The PIN number on the Michelle card was successful. I withdrew the maximum daily amount and rented a flat on the second floor of an East Berlin block. The idea was to find seclusion and lay low. Cover the Euro 2012 from a USB internet connection and write thoughtful insightful sports essays about players. About national teams. About their strengths.Their weaknesses. The plan was to fake it. A cut and paste exercise from myriad sports outlets spun meticulously through multiple languages of the Google translation application and shat onto a page that would satisfy my editors.
But this ringing in my ears. This fear. I’m not sure what to make of all this. Something tells me there’s a thirst for war here that can now only be satisfied by sport. Europe’s instinct for war is greater than its proclivity to rationality. That the Enlightenment promised the spoils of war to rhetoricians rather than warriors may not have been a good thing after all. This place needs a pressure valve and footballfutbolsoccer appears to be it.

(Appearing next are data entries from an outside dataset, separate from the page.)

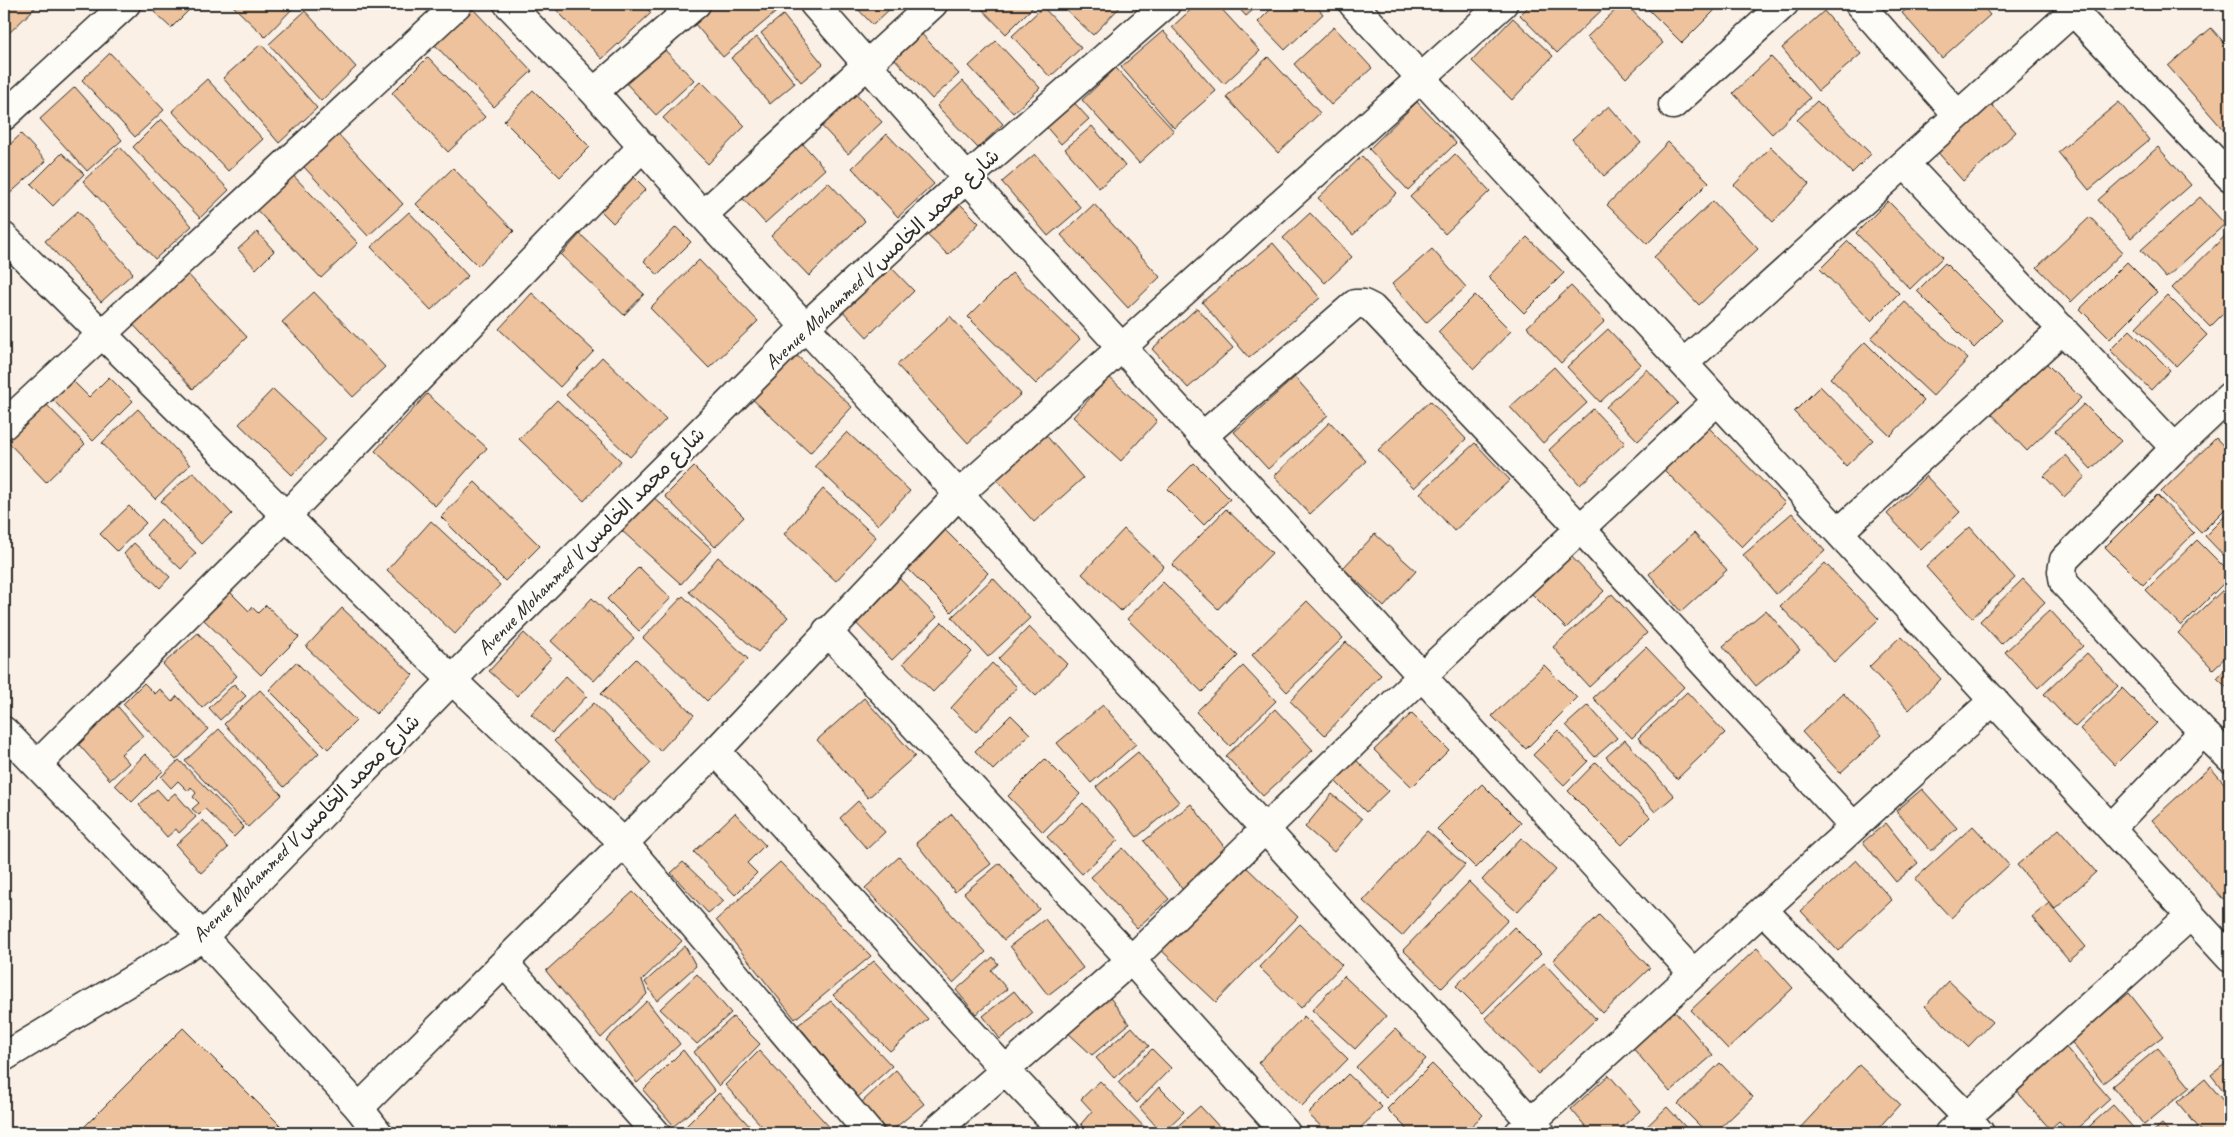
<svg xmlns="http://www.w3.org/2000/svg" width="2234" height="1137" viewBox="0 0 2234 1137" font-family="Caveat,'Playpen Sans Arabic',sans-serif">
<style>
.building{fill:#edc29c;stroke:#2b2b2b}
.lines{fill:none;stroke-linecap:round;stroke-linejoin:round}
.street-casing{stroke:#2b2b2b;stroke-width:31}
.secondary-casing{stroke:#2b2b2b;stroke-width:31}
.street{stroke:#fdfcf7;stroke-width:28}
.secondary{stroke:#fdfcf7;stroke-width:28}
.labels{text-anchor:middle;dominant-baseline:central;stroke-width:5;stroke-linejoin:round;paint-order:stroke}
.street-label{font-size:20px;fill:#2b2b2b;stroke:#fdfcf7}
</style>
<rect width="100%" height="100%" fill="#faf0e5"/>
<filter id="ink" filterUnits="userSpaceOnUse"><feTurbulence type="fractalNoise" baseFrequency=".02" numOctaves="2"/><feDisplacementMap in="SourceGraphic" scale="10" xChannelSelector="R" yChannelSelector="G"/><feConvolveMatrix kernelMatrix="1 2 1 2 8 2 1 2 1" color-interpolation-filters="sRGB"/></filter>
<g filter="url(#ink)">
<!-- building -->
<path class="building" d="M4,4h35l-35,34z
M163,4h32l-24,24 -17,-16z
M231,4h66l-32,33z
M393,4h11l-6,5z
M551,4h91l9,9 -49,46z
M702,4h77l3,3 -59,50 -35,-41z
M853,4h42l-22,21z
M977,4h59l-30,30z
M1060,4h60l2,1 -29,30z
M1197,4h20l43,47 -36,33 -52,-57z
M1235,4h25l-14,12z
M1276,4h38l9,10 -38,36 -27,-28z
M1531,4h77l-51,49 -37,-38z
M1622,4h4l37,39 -37,35 -39,-41z
M1643,4h78l-39,39z
M1913,4h68l9,11 -48,43 -40,-45z
M1043,7l38,41 -31,29 -38,-41z
M473,9l59,62 -38,36 -59,-62z
M305,11l51,56 -35,34 -52,-57z
M1824,11l37,43 -43,37 -36,-43z
M783,15l40,49 -22,18 -40,-49z
M1513,18l40,38 -41,44 -40,-39z
M1334,27l38,41 -41,37 -37,-41z
M2211,28l19,21v84l-2,2 -60,-69z
M918,30l41,44 -27,25 -41,-44z
M1163,31l53,60 -42,37 -53,-61z
M757,37l38,46 -25,21 -39,-46z
M996,41l44,47 -27,25 -44,-47z
M261,44l56,64 -38,35 -56,-65z
M659,44l35,36 -38,35 -34,-36z
M110,53l54,57 -29,27 -53,-57z
M428,57l57,60 -37,35 -56,-59z
M1268,57l52,56 -42,40 -52,-56z
M1771,57l39,41 -38,36 -39,-41z
M1116,68l58,63 -35,32 -57,-63z
M207,79l56,60 -35,32 -56,-60z
M701,81l44,45 -37,38 -45,-46z
M963,81l40,43 -25,24 -41,-42z
M848,86l34,36 -34,32 -34,-36z
M75,87l47,53 -35,31 -47,-52z
M533,90l57,57 -30,30 -56,-56z
M1069,97l20,22 -28,25 -19,-22z
M1987,99l29,33 -53,49 -29,-33z
M1817,101l54,53 -19,19 -55,-53z
M1417,102l39,41 -48,47 -39,-41z
M2119,102l30,38 -60,50 -31,-38z
M1609,106l32,37 -37,33 -32,-37z
M161,119l68,71 -29,28 -67,-71z
M1092,126l33,40 -26,22 -34,-39z
M21,134l25,27 -41,37 -1,-48z
M338,134l65,70 -35,32 -64,-69z
M887,134l47,50 -36,33 -46,-49z
M796,136l29,33 -60,54 -29,-32z
M1668,142l41,40 -62,62 -40,-39z
M120,147l72,79 -37,33 -72,-78z
M1771,147l38,37 -36,38 -39,-37z
M2158,147l33,38 -60,53 -33,-38z
M62,153l22,21 -31,32 -22,-22z
M1035,154l46,54 -33,28 -46,-54z
M1455,154l35,37 -45,43 -35,-37z
M1362,156l35,37 -44,42 -35,-37z
M453,168l61,63 -36,35 -62,-62z
M288,170l70,73 -37,35 -69,-73z
M631,174l15,15 -33,34 -15,-15z
M828,182l37,39 -56,55 -38,-40z
M952,196l27,27 -31,32 -28,-27z
M2200,197l25,27 -59,54 -25,-28z
M1713,201l45,48 -59,56 -45,-48z
M1888,201l55,56 -33,32 -54,-56z
M1094,204l66,73 -32,31 -67,-73z
M78,211l55,62 -32,29 -56,-61z
M409,212l59,64 -37,34 -60,-63z
M1310,213l42,44 -27,26 -42,-45z
M2090,217l33,35 -52,50 -34,-35z
M676,227l15,15 -33,33 -14,-14z
M2230,231v76l-20,20 -38,-39z
M257,232l17,19 -18,18 -18,-20z
M580,234l64,60 -20,21 -63,-60z
M1527,237l37,36 -40,40 -36,-36z
M1848,241l51,52 -28,28 -51,-52z
M1273,243l47,55 -71,60 -47,-56z
M1432,249l34,38 -40,36 -34,-39z
M699,260l59,61 -49,47 -59,-60z
M884,260l30,31 -47,46 -30,-32z
M2127,262l30,30 -47,47 -30,-30z
M1945,263l57,57 -28,28 -57,-57z
M182,268l65,69 -54,52 -65,-70z
M1012,273l68,66 -44,45 -68,-67z
M1571,286l34,35 -44,42 -34,-36z
M314,292l71,75 -32,30 -71,-75z
M532,293l62,58 -34,36 -61,-58z
M1475,295l36,36 -37,38 -36,-37z
M2167,295l40,40 -31,31 -40,-39z
M1905,302l63,57 -35,37 -62,-58z
M1197,308l36,40 -45,40 -36,-39z
M950,316l71,78 -53,49 -71,-78z
M1608,329l33,35 -41,38 -33,-35z
M2130,330l40,40 -19,20 -41,-40z
M1865,342l59,59 -34,35 -60,-58z
M791,350l61,57 -42,46 -61,-57z
M602,357l64,62 -36,38 -64,-62z
M2043,360l38,38 -54,53 -37,-39z
M1554,367l33,36 -44,40 -33,-36z
M1647,369l31,34 -40,38 -32,-34z
M109,377l24,24 -40,40 -42,-43 20,-19 18,18z
M1109,377l48,44 -36,40 -48,-44z
M1295,377l33,38 -60,54 -34,-37z
M1820,386l53,54 -27,26 -52,-54z
M273,389l53,50 -34,36 -53,-51z
M427,394l60,54 -52,58 -60,-55z
M42,400l43,44 -39,38 -42,-44z
M557,400l64,61 -37,40 -65,-62z
M1430,401l36,38 -52,49 -36,-38z
M2084,404l37,37 -30,28 -36,-38z
M138,409l52,56 -35,34 -53,-56z
M1593,409l32,34 -45,42 -31,-35z
M1330,422l36,39 -56,53 -36,-38z
M1707,426l78,77 -43,44 -78,-77z
M847,432l63,59 -32,34 -63,-59z
M1044,433l39,45 -49,44 -40,-45z
M2216,438l14,15v51l-29,29 -40,-41z
M1475,443l35,37 -56,51 -34,-38z
M2066,455l19,22 -21,20 -20,-21z
M1194,463l36,36 -26,26 -36,-36z
M694,467l50,50 -29,30 -50,-51z
M193,472l39,42 -31,30 -40,-43z
M1926,476l34,36 -39,38 -34,-36z
M475,482l65,64 -35,35 -64,-64z
M823,489l53,48 -40,44 -52,-47z
M2157,495l37,38 -51,52 -38,-38z
M652,496l60,53 -31,35 -60,-54z
M129,506l17,17 -29,28 -17,-17z
M1226,509l46,44 -54,56 -46,-44z
M2230,511v51l-25,-26z
M1792,513l33,38 -49,43 -33,-39z
M161,519l35,34 -15,16 -35,-34z
M431,521l69,64 -45,49 -68,-64z
M1970,527l45,51 -43,40 -46,-51z
M944,529l44,44 -37,39 -45,-45z
M1124,529l40,37 -43,45 -39,-37z
M1694,533l33,37 -46,42 -32,-38z
M1375,534l41,37 -32,36 -41,-39z
M2197,540l33,33v4l-49,49 -35,-36z
M134,543l36,34 -10,11 -36,-34z
M1569,554l35,37 -38,37 -36,-36z
M718,557l70,60 -30,35 -69,-60z
M1825,563l54,56 -45,43 -54,-56z
M639,567l32,31 -32,33 -32,-32z
M895,574l42,43 -45,43 -41,-42z
M993,578l37,40 -42,39 -36,-40z
M2023,579l22,23 -44,42 -21,-23z
M1163,582l75,74 -36,36 -75,-73z
M2230,583v70l-17,16 -35,-36z
M229,591l20,20 3,-4 6,6 8,-8 33,32 -38,38 -58,-56z
M1612,594l35,39 -58,54 -36,-40z
M683,596l65,63 -41,42 -64,-63z
M592,598l42,40 -40,43 -43,-40z
M1307,601l36,37 -56,54 -35,-37z
M342,608l71,67 -37,39 -70,-67z
M1766,610l34,40 -44,36 -33,-40z
M2050,610l33,36 -45,42 -33,-36z
M942,622l30,30 -39,40 -30,-29z
M1029,627l38,37 -31,32 -38,-37z
M198,633l39,43 -35,32 -39,-44z
M524,633l27,25 -34,38 -28,-25z
M1901,636l40,43 -32,31 -40,-43z
M1346,642l35,33 -56,60 -35,-34z
M1646,647l38,40 -52,51 -39,-40z
M2087,653l31,33 -43,41 -31,-33z
M636,659l58,56 -34,36 -59,-57z
M296,662l60,59 -28,28 -59,-59z
M992,663l25,24 -41,45 -25,-24z
M2230,664v27l-13,-13z
M1544,665l33,33 -51,51 -34,-33z
M1243,666l33,35 -46,45 -34,-34z
M566,676l21,20 -35,37 -21,-19z
M144,683l11,11 5,-5 12,13 5,-6 31,33 -32,31 -53,-56z
M234,684l12,12 -26,24 -11,-12z
M2122,688l35,35 -42,42 -35,-36z
M260,690l59,63 -35,34 -60,-63z
M1687,692l38,41 -48,46 -39,-41z
M1843,693l39,42 -42,38 -38,-41z
M864,698l51,58 -47,42 -51,-58z
M114,702l29,34 -22,18 8,9 -19,17 -37,-42z
M594,703l57,60 -39,38 -58,-60z
M1103,705l33,39 -45,39 -34,-40z
M1588,705l29,33 -22,19 -29,-32z
M1275,709l38,41 -50,46 -37,-40z
M1412,713l37,37 -37,37 -38,-37z
M1011,715l19,19 -37,36 -18,-19z
M219,729l63,66 -34,32 -63,-66z
M1558,730l30,31 -24,24 -31,-30z
M1625,740l49,56 -19,16 -49,-55z
M1138,752l41,50 -42,35 -41,-50z
M145,754l18,17 -31,31 -17,-17z
M1354,758l34,33 -22,21 -33,-33z
M1045,759l35,35 -37,38 -35,-36z
M179,760l65,67 -10,10 -29,-28 -6,6 -7,-6 7,-6 -6,-6 3,-4 -5,-6 -3,4 -10,-10 -7,7 -10,-11z
M1596,762l54,55 -28,28 -54,-54z
M2210,767l20,23v89l-2,2 2,2v9l-7,7 -71,-79z
M1482,784l39,39 -45,45 -39,-39z
M157,789l10,11 8,-7 21,24 -17,16 -3,-4 -9,8 -28,-32z
M1922,789l35,39 -26,23 -35,-40z
M1332,794l30,25 -28,33 -29,-25z
M858,801l27,31 -18,17 -27,-31z
M1083,803l35,37 -36,34 -35,-37z
M1191,804l38,49 -46,37 -39,-49z
M735,813l30,32 -18,18 10,10 -22,22 -41,-43z
M952,814l39,50 -36,28 -39,-49z
M203,820l25,28 -27,25 -25,-28z
M1886,823l32,40 -22,19 -33,-40z
M1973,826l36,39 -58,53 -36,-39z
M2059,829l37,43 -41,37 -38,-44z
M1427,831l38,34 -63,71 -39,-35z
M1521,838l35,32 -39,42 -35,-32z
M1123,848l46,51 -32,29 -46,-51z
M899,857l87,95 -33,31 -88,-95z
M1856,860l36,40 -54,51 -37,-40z
M683,862l41,39 -16,12 -37,-40z
M780,862l91,94 -76,63 -79,-99z
M1000,863l39,46 -35,31 -40,-47z
M1242,863l56,54 -82,85 -56,-53z
M1469,882l39,38 -66,68 -39,-38z
M633,892l49,49 -40,39 5,14 -46,44 -55,-67z
M2049,903l37,44 -17,14 -37,-44z
M1599,915l51,53 -47,45 -50,-53z
M1045,919l38,49 -35,27 -38,-49z
M1300,924l42,41 -41,43 -42,-41z
M1514,927l27,27 -58,59 -27,-27z
M685,946l11,20 -39,35 -12,-19z
M1757,948l36,40 -65,61 -37,-39z
M993,957l5,7 -7,6 16,19 -31,25 -20,-24z
M874,961l54,58 -38,32 -57,-56z
M1544,963l52,56 -58,55 -53,-56z
M697,974l34,39 -34,31 -37,-35z
M1344,976l42,40 -31,33 -43,-39z
M1949,981l43,41 -24,25 -43,-41z
M1014,991l18,22 -32,26 -17,-23z
M1106,992l23,32 -37,31 -25,-23z
M2129,993l34,43 -60,47 -33,-43z
M647,1001l33,43 -43,39 -31,-43z
M831,1001l61,65 -34,31 -60,-72z
M1675,1011l38,44 -43,37 -38,-45z
M1304,1016l44,43 -46,47 -44,-43z
M733,1017l27,27 -41,42 -25,-34z
M1132,1027l17,19 -35,32 -18,-20z
M183,1028l105,105h-210z
M1395,1029l31,30 -40,39 -30,-31z
M2063,1044l47,55 -38,34h-3l-10,-12 -9,8 -36,-41z
M2158,1048l32,39 -46,38 -32,-39z
M1152,1049l19,19 -34,35 -19,-21z
M683,1050l32,41 -41,35 -31,-36z
M759,1051l76,82h-67l-43,-48z
M2230,1060v39l-19,-24z
M1720,1063l33,34 -38,36h-8l-29,-29z
M1432,1064l51,51 -19,18h-53l-24,-24z
M1859,1065l41,39 -26,29h-72l-4,-3z
M896,1070l28,34 -35,29 -27,-31z
M1348,1074l34,33 -27,26h-27l-20,-19z
M1609,1075l31,36 -25,22h-24l-20,-24z
M2205,1079l25,30v17l-9,7h-18l-26,-31z
M1100,1081l50,52h-60l-9,-9 11,-13 -11,-12z
M1159,1087l25,25 -22,21 -22,-25z
M719,1093l37,40h-70l-3,-4z
M2113,1105l24,27 -2,1h-53z
M1200,1106l25,27h-55z
M1667,1107l24,26h-51z
M1039,1123l9,10h-20z
M2162,1124l8,9h-19z"/>
<g class="lines">
<!-- street casing -->
<g class="street-casing">
<path id="street" d="M508,4l86,88 109,123 562,614 276,304
M814,4l153,174 726,795
M1353,4l877,954
M1859,4l98,110
M2073,11l157,166
M594,92l102,-88
M1673,105l111,-101
M4,116l122,-112
M1905,164l270,284
M703,215l230,-211
M4,237l448,443 173,164 244,289
M1684,363l397,-359
M2230,396l-55,52 -111,112 -2,11 2,12 139,149 27,26
M4,425l454,-421
M1204,435l151,-131h9l8,4 209,221 272,297
M1839,532l224,-203
M827,631l304,329 155,173
M716,751l290,320 59,62
M38,764l248,-248 357,-370
M2111,828l92,-96
M1764,911l203,206 13,16
M505,964l151,169
M4,1057l199,-120 249,-257 354,-354 161,-148 199,-174
M359,1108l357,-357 242,-256 545,-491
M933,1133l198,-173 290,-283 297,-277
M1519,1133c159,-144 315,-290 475,-433
M1949,1133l242,-218"/>
</g>
<!-- secondary casing -->
<g class="secondary-casing">
<path id="secondary" d="M4,731l199,206 156,171 19,25"/>
</g>
<!-- street -->
<use href="#street" class="street"/>
<!-- secondary -->
<use href="#secondary" class="secondary"/>
</g>
</g>
<g class="labels">
<!-- street labels -->
<g class="street-label">
<text transform="translate(882 259) rotate(-43)">Avenue Mohammed V شارع محمد الخامس</text>
<text transform="translate(591 541) rotate(-45)">Avenue Mohammed V شارع محمد الخامس</text>
<text transform="translate(306 828) rotate(-45)">Avenue Mohammed V شارع محمد الخامس</text>
</g>
</g>
<!-- margin -->
<rect width="2234" height="1137" fill="none" stroke="#fdfcf7" stroke-width="20"/>
<rect x="10" y="10" width="2214" height="1117" fill="none" stroke="#2b2b2b" stroke-width="2" filter="url(#ink)"/>
</svg>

Tomorrow I suspect I will be able to avoid the gunpowder and explosions for a match featuring two separatist nations with historical penchants for both: Ireland and Croatia.
BBC reporting that Croatia’s Vedran Corluka suffered a “fitness scare”.
The defender complained of tightness in his hamstring during a training session on Thursday, but doctors cleared him to play after they reviewed a scan.
It never ceases to puzzle me how the world’s most popular sport continues to be played by world class pussies. Where a tight hamstring gets you a scan most people in industrialized countries would wait months for, and those in less industrialized countries would save months to get. No one who carries a hockey stick or plays a sport where you’re allowed to touch your balls with your hands would ever admit to getting a scan for a tender hammy and footballfutbolsoccer needs to address this.
The Irish are undefeated in their last 14 matches despite allowing the most shots on target of all the teams that qualified. Talk all you want about luck, the Irish would be the last to latch on to some foreigner’s horseshite folkloric meanderings about their country*. If Ireland wins, it’s not a total loss for Croatia, as their streak of never having won an opener at the European Championships will remain unbroken.
In other news, Denmark beat Netherlands. A Google query of “Euro 2012 + Denmark + Netherlands” will net 136, 000 results from the last 24 hours. There’s not much I can tell you that 135,999 other websites can’t about this game. It was 1-0. A moderate upset.
Also forgot to mention Poland and Greece tied 1-1. Men with long names did stuff. Tomorrow Spain will play Italy. One of those teams will win. Jesus should probably clear his Sunday for this one as it will probably be a long day of fielding prayers from supporters and players of both clubs.
Apropos of my thesis about history being the major force at the Euro: Russian fans waged attacks on Poles and Ukranians after Russia’s victory over the Czechs. Six Russian fans were waving the flag of the Russian Empire and it ended in a dustup with four men dressed in Ukranian colours. It hasn’t been long since Ukraine’s Orange Revolution which saw their leader, Victor Yushchenkov, nearly killed by dioxin poisoning. Many Ukranians attribute the incident to Russian interference in Ukraine’s electoral process and relations remain bitter.
The beer here is 70 cents. Here’s hoping the Barnstormer account stays active but I will withdraw the maximum amount tomorrow and see where that leaves me. At 70 cents a beer, it will likely leave me quite drunk.
Alas, the nightly chorus of ambulances and police cars. I retain no sympathy for sports fans who get injured the night their teams play.